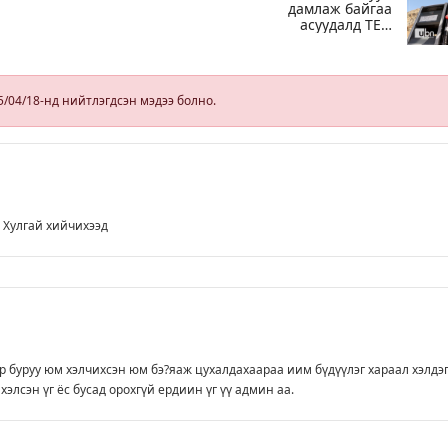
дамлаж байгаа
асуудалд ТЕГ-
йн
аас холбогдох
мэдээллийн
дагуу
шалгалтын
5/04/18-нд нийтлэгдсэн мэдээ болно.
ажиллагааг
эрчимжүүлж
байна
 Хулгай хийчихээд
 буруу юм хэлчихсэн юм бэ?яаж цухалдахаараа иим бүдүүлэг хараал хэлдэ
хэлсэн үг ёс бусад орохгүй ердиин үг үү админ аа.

◆ ◆ ◆ ◆ ◆

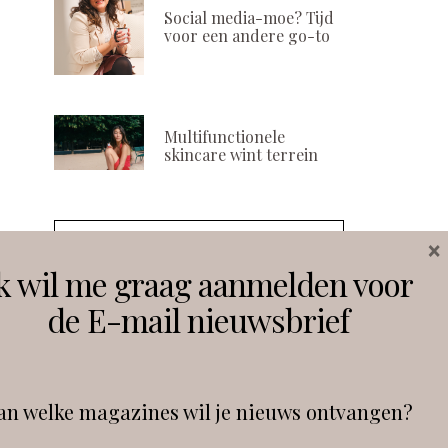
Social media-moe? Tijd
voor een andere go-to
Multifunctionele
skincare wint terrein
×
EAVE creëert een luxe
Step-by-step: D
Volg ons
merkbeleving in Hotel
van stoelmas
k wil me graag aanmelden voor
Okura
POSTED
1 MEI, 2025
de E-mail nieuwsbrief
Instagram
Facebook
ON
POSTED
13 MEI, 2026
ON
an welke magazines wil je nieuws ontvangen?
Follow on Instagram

◆ ◆ ◆ ◆ ◆

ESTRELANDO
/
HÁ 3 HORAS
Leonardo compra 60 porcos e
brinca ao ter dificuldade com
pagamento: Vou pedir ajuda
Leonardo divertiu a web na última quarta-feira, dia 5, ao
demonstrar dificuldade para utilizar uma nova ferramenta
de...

◆ ◆ ◆ ◆ ◆

Request>
As the answer, set down only the lines from the data above between the one holding "дамлаж байгаа" and the one holding "хэлсэн үг ёс", inclusive, exactly as they read.

Answer to this problem>
дамлаж байгаа
асуудалд ТЕГ-
йн
аас холбогдох
мэдээллийн
дагуу
шалгалтын
5/04/18-нд нийтлэгдсэн мэдээ болно.
ажиллагааг
эрчимжүүлж
байна
 Хулгай хийчихээд
 буруу юм хэлчихсэн юм бэ?яаж цухалдахаараа иим бүдүүлэг хараал хэлдэ
хэлсэн үг ёс бусад орохгүй ердиин үг үү админ аа.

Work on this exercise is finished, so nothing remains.